* _Extracted entries_
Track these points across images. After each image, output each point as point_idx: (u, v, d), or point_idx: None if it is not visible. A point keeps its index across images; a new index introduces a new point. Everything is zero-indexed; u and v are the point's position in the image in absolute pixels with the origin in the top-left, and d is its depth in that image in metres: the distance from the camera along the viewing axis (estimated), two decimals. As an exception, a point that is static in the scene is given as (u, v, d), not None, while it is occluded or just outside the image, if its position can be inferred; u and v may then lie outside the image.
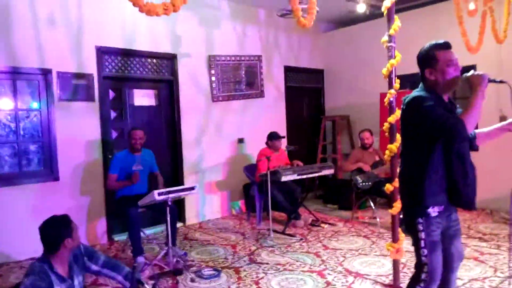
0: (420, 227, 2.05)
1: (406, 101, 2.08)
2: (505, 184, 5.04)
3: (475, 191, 2.05)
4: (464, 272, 3.34)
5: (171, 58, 5.34)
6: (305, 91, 7.36)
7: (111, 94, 4.98)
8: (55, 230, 2.18)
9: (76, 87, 4.53)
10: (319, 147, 7.10)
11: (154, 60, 5.24)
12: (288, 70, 6.87)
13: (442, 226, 2.10)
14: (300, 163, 5.27)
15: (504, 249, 3.90)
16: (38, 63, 4.28)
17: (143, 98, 5.28)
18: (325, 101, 7.57)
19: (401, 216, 3.96)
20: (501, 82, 2.00)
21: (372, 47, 5.68)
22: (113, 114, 4.98)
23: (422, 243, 2.06)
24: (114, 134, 4.99)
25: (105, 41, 4.74)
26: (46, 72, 4.32)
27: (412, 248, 2.16)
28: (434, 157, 2.00)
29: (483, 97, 1.91)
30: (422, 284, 2.08)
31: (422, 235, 2.05)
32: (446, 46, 2.04)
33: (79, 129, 4.54)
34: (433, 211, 2.03)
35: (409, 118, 2.10)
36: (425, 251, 2.06)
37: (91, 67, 4.65)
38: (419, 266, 2.11)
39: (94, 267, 2.41)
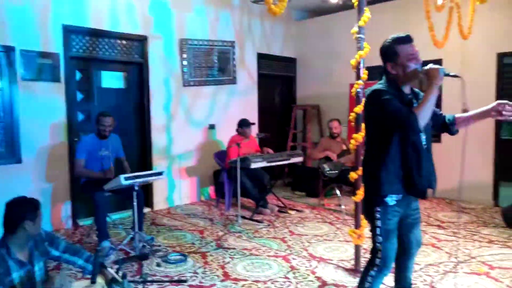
0: (377, 215, 2.15)
1: (367, 93, 2.15)
2: (464, 175, 5.32)
3: (429, 181, 2.15)
4: (422, 258, 3.50)
5: (142, 40, 5.22)
6: (277, 79, 7.39)
7: (78, 75, 4.83)
8: (20, 208, 2.14)
9: (41, 66, 4.36)
10: (289, 135, 7.18)
11: (124, 42, 5.11)
12: (261, 57, 6.86)
13: (400, 215, 2.20)
14: (271, 151, 5.32)
15: (460, 236, 4.11)
16: (0, 40, 4.09)
17: (111, 80, 5.16)
18: (296, 90, 7.63)
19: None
20: (455, 76, 2.07)
21: (343, 38, 5.75)
22: (79, 96, 4.85)
23: (378, 231, 2.16)
24: (81, 117, 4.86)
25: (73, 19, 4.57)
26: (8, 50, 4.13)
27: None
28: (392, 148, 2.08)
29: (436, 91, 1.98)
30: (375, 269, 2.19)
31: (379, 223, 2.15)
32: (407, 40, 2.08)
33: (43, 110, 4.39)
34: (391, 200, 2.12)
35: (368, 110, 2.19)
36: (380, 238, 2.16)
37: (57, 46, 4.48)
38: (374, 251, 2.22)
39: (55, 253, 2.37)
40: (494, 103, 2.10)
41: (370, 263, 2.24)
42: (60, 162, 4.55)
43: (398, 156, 2.09)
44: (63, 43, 4.51)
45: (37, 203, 2.24)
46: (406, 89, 2.17)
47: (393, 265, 2.40)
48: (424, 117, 1.95)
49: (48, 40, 4.41)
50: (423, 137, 2.13)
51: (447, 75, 2.01)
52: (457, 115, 2.26)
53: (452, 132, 2.29)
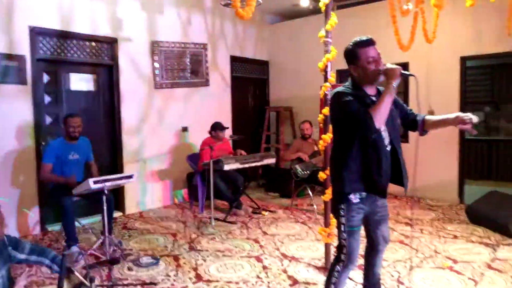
0: (342, 213, 2.22)
1: (331, 95, 2.23)
2: (432, 174, 5.51)
3: (389, 180, 2.23)
4: (390, 254, 3.61)
5: (111, 42, 5.15)
6: (250, 81, 7.44)
7: (46, 77, 4.72)
8: None
9: (6, 68, 4.24)
10: (263, 137, 7.23)
11: (93, 43, 5.03)
12: (234, 60, 6.89)
13: (364, 212, 2.27)
14: (244, 153, 5.35)
15: (426, 233, 4.25)
16: (-38, 41, 3.96)
17: (80, 82, 5.06)
18: (270, 92, 7.71)
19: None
20: (410, 75, 2.14)
21: (314, 42, 5.79)
22: (47, 99, 4.73)
23: (342, 227, 2.23)
24: (48, 120, 4.75)
25: (40, 21, 4.47)
26: (-30, 51, 4.01)
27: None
28: (353, 147, 2.15)
29: (393, 91, 2.03)
30: (341, 264, 2.27)
31: (343, 219, 2.22)
32: (368, 43, 2.15)
33: (9, 114, 4.26)
34: (354, 198, 2.19)
35: (332, 111, 2.27)
36: (345, 235, 2.23)
37: (23, 48, 4.37)
38: (339, 248, 2.29)
39: (21, 256, 2.30)
40: (454, 115, 2.13)
41: (336, 259, 2.31)
42: (27, 167, 4.43)
43: (359, 156, 2.16)
44: (30, 45, 4.40)
45: None
46: (371, 90, 2.23)
47: (360, 261, 2.47)
48: (379, 117, 2.01)
49: (14, 42, 4.30)
50: (386, 136, 2.21)
51: (403, 74, 2.07)
52: (427, 117, 2.32)
53: (421, 133, 2.35)
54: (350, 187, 2.18)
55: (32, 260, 2.31)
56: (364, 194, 2.21)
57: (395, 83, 2.04)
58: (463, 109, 5.50)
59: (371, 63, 2.12)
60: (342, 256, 2.26)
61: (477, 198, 4.68)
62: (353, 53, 2.16)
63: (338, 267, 2.28)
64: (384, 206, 2.39)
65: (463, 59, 5.43)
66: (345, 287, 2.56)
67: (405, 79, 5.86)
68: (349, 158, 2.16)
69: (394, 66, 2.06)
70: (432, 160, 5.41)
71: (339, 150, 2.24)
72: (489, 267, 3.31)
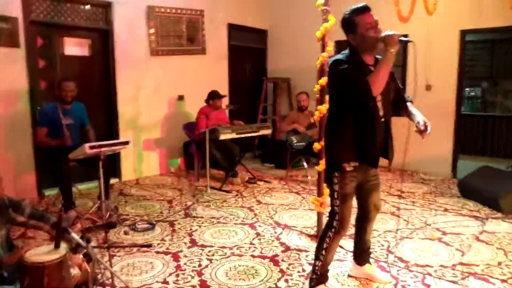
0: (335, 180, 2.26)
1: (328, 63, 2.21)
2: (426, 148, 5.54)
3: (384, 151, 2.26)
4: (381, 225, 3.69)
5: (106, 6, 5.03)
6: (248, 51, 7.33)
7: (39, 41, 4.64)
8: None
9: (-2, 31, 4.16)
10: (260, 108, 7.21)
11: (88, 7, 4.91)
12: (232, 28, 6.77)
13: (357, 180, 2.31)
14: (241, 123, 5.35)
15: (418, 205, 4.33)
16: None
17: (75, 47, 4.98)
18: (268, 63, 7.61)
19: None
20: (409, 41, 2.10)
21: (314, 11, 5.74)
22: (41, 63, 4.67)
23: (336, 194, 2.28)
24: (43, 85, 4.70)
25: (32, -19, 4.35)
26: (-39, 12, 3.92)
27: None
28: (348, 117, 2.17)
29: (392, 58, 2.00)
30: (333, 230, 2.32)
31: (336, 187, 2.26)
32: (364, 9, 2.12)
33: (1, 77, 4.21)
34: (348, 166, 2.22)
35: (329, 79, 2.26)
36: (338, 202, 2.28)
37: (15, 10, 4.26)
38: (332, 214, 2.34)
39: (20, 218, 2.34)
40: (418, 120, 2.22)
41: (328, 225, 2.36)
42: (23, 132, 4.42)
43: (354, 125, 2.17)
44: (22, 6, 4.29)
45: None
46: (369, 60, 2.22)
47: (351, 228, 2.54)
48: (377, 84, 1.99)
49: (6, 2, 4.19)
50: (380, 108, 2.21)
51: (402, 41, 2.04)
52: (408, 105, 2.38)
53: (398, 113, 2.41)
54: (345, 156, 2.20)
55: (30, 224, 2.35)
56: (357, 163, 2.23)
57: (393, 50, 2.01)
58: (461, 83, 5.49)
59: (369, 30, 2.10)
60: (334, 223, 2.31)
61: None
62: (350, 21, 2.14)
63: (329, 234, 2.34)
64: (376, 174, 2.43)
65: (463, 33, 5.37)
66: (335, 254, 2.63)
67: (403, 50, 5.80)
68: (344, 127, 2.19)
69: (393, 32, 2.02)
70: (427, 135, 5.42)
71: (334, 119, 2.26)
72: (477, 239, 3.40)
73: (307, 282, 2.52)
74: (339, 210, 2.29)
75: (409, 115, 2.34)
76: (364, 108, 2.12)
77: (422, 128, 2.16)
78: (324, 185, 3.16)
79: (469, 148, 7.13)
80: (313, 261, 2.49)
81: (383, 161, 2.34)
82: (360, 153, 2.20)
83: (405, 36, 5.55)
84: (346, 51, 2.23)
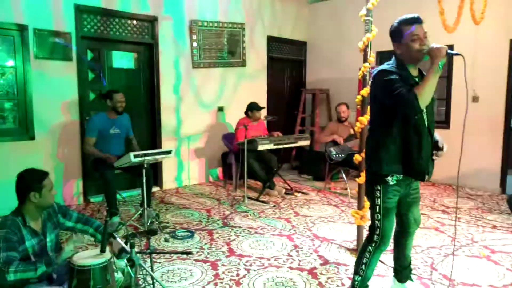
0: (378, 194, 2.21)
1: (373, 73, 2.19)
2: (473, 162, 5.31)
3: (428, 164, 2.19)
4: (424, 241, 3.56)
5: (152, 21, 5.25)
6: (287, 62, 7.37)
7: (90, 54, 4.90)
8: (25, 180, 2.19)
9: (54, 45, 4.44)
10: (298, 119, 7.19)
11: (135, 22, 5.14)
12: (271, 40, 6.84)
13: (400, 194, 2.25)
14: (279, 134, 5.36)
15: (464, 221, 4.14)
16: (14, 18, 4.16)
17: (122, 60, 5.22)
18: (306, 74, 7.62)
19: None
20: (456, 54, 2.07)
21: (354, 22, 5.68)
22: (91, 75, 4.92)
23: (377, 209, 2.23)
24: (92, 96, 4.95)
25: (84, -1, 4.63)
26: (22, 28, 4.21)
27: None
28: (394, 128, 2.13)
29: (439, 70, 1.98)
30: (373, 245, 2.27)
31: (378, 201, 2.21)
32: (413, 21, 2.10)
33: (56, 89, 4.48)
34: (391, 179, 2.17)
35: (373, 89, 2.22)
36: (379, 216, 2.23)
37: (69, 26, 4.55)
38: (373, 228, 2.29)
39: (69, 224, 2.47)
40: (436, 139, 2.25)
41: (369, 240, 2.31)
42: (72, 140, 4.66)
43: (400, 137, 2.13)
44: (75, 22, 4.57)
45: (42, 174, 2.24)
46: (414, 71, 2.19)
47: (391, 243, 2.47)
48: (424, 96, 1.96)
49: (61, 19, 4.48)
50: (425, 119, 2.16)
51: (449, 54, 2.01)
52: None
53: None
54: (388, 169, 2.16)
55: (78, 228, 2.47)
56: (400, 176, 2.19)
57: (440, 63, 1.98)
58: (510, 95, 5.23)
59: (415, 41, 2.07)
60: (375, 237, 2.26)
61: (521, 188, 4.49)
62: (397, 30, 2.13)
63: (370, 248, 2.29)
64: (417, 188, 2.38)
65: (514, 42, 5.13)
66: (375, 270, 2.57)
67: (449, 61, 5.62)
68: (388, 138, 2.14)
69: (440, 45, 2.00)
70: (474, 148, 5.20)
71: (378, 130, 2.22)
72: (530, 259, 3.20)
73: None
74: (381, 225, 2.24)
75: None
76: (410, 119, 2.08)
77: (440, 146, 2.22)
78: (365, 198, 3.10)
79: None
80: (352, 276, 2.44)
81: (436, 176, 2.30)
82: (406, 166, 2.15)
83: (451, 47, 5.43)
84: (391, 61, 2.21)
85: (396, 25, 2.15)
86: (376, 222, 2.25)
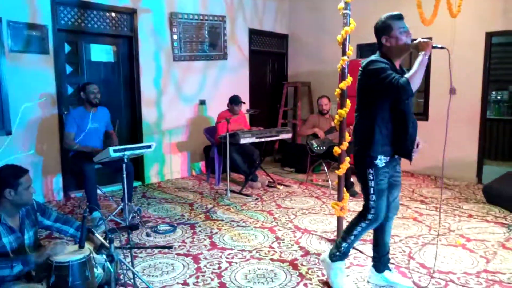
0: (371, 177, 2.39)
1: (363, 64, 2.36)
2: (450, 153, 5.41)
3: (413, 144, 2.38)
4: (402, 231, 3.64)
5: (131, 13, 5.17)
6: (269, 55, 7.37)
7: (67, 47, 4.80)
8: (0, 177, 2.15)
9: (29, 38, 4.33)
10: (280, 112, 7.22)
11: (113, 14, 5.05)
12: (253, 33, 6.83)
13: (389, 175, 2.44)
14: (261, 129, 5.37)
15: (442, 211, 4.24)
16: (-14, 10, 4.04)
17: (100, 53, 5.13)
18: (288, 67, 7.63)
19: (348, 179, 4.30)
20: (442, 48, 2.28)
21: (334, 15, 5.70)
22: (69, 69, 4.83)
23: (371, 190, 2.40)
24: (70, 90, 4.86)
25: (60, -9, 4.52)
26: (-5, 21, 4.10)
27: (354, 208, 2.42)
28: (385, 113, 2.32)
29: (426, 60, 2.20)
30: (367, 222, 2.45)
31: (372, 183, 2.39)
32: (399, 16, 2.34)
33: (32, 83, 4.38)
34: (380, 162, 2.35)
35: (365, 78, 2.35)
36: (374, 197, 2.40)
37: (45, 18, 4.44)
38: (367, 208, 2.45)
39: (47, 222, 2.43)
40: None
41: (362, 216, 2.47)
42: (51, 135, 4.58)
43: (390, 121, 2.33)
44: (51, 14, 4.46)
45: (20, 171, 2.19)
46: (396, 65, 2.39)
47: (371, 232, 2.54)
48: (415, 82, 2.14)
49: (36, 11, 4.36)
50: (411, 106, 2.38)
51: (436, 47, 2.24)
52: None
53: None
54: (379, 150, 2.33)
55: (56, 227, 2.44)
56: (388, 158, 2.37)
57: (426, 54, 2.19)
58: (486, 87, 5.36)
59: (403, 34, 2.29)
60: (370, 216, 2.42)
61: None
62: (386, 24, 2.33)
63: (363, 224, 2.45)
64: (399, 172, 2.58)
65: (489, 35, 5.24)
66: (355, 260, 2.61)
67: (429, 56, 5.70)
68: (381, 123, 2.32)
69: (426, 40, 2.22)
70: (452, 139, 5.26)
71: (369, 117, 2.36)
72: (503, 246, 3.31)
73: (325, 255, 2.67)
74: (376, 205, 2.40)
75: None
76: (400, 104, 2.27)
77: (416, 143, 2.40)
78: (344, 189, 3.14)
79: (495, 153, 6.94)
80: (337, 241, 2.60)
81: (414, 166, 2.43)
82: (396, 148, 2.35)
83: (429, 39, 5.51)
84: (377, 54, 2.39)
85: (384, 20, 2.35)
86: (371, 202, 2.41)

* _The problem_
In the data above, start at the line that has "76: (364, 108, 2.12)", stop after the line that has "83: (405, 36, 5.55)", and print every line in between exactly as it stands.

* _Answer to this task_
76: (364, 108, 2.12)
77: (422, 128, 2.16)
78: (324, 185, 3.16)
79: (469, 148, 7.13)
80: (313, 261, 2.49)
81: (383, 161, 2.34)
82: (360, 153, 2.20)
83: (405, 36, 5.55)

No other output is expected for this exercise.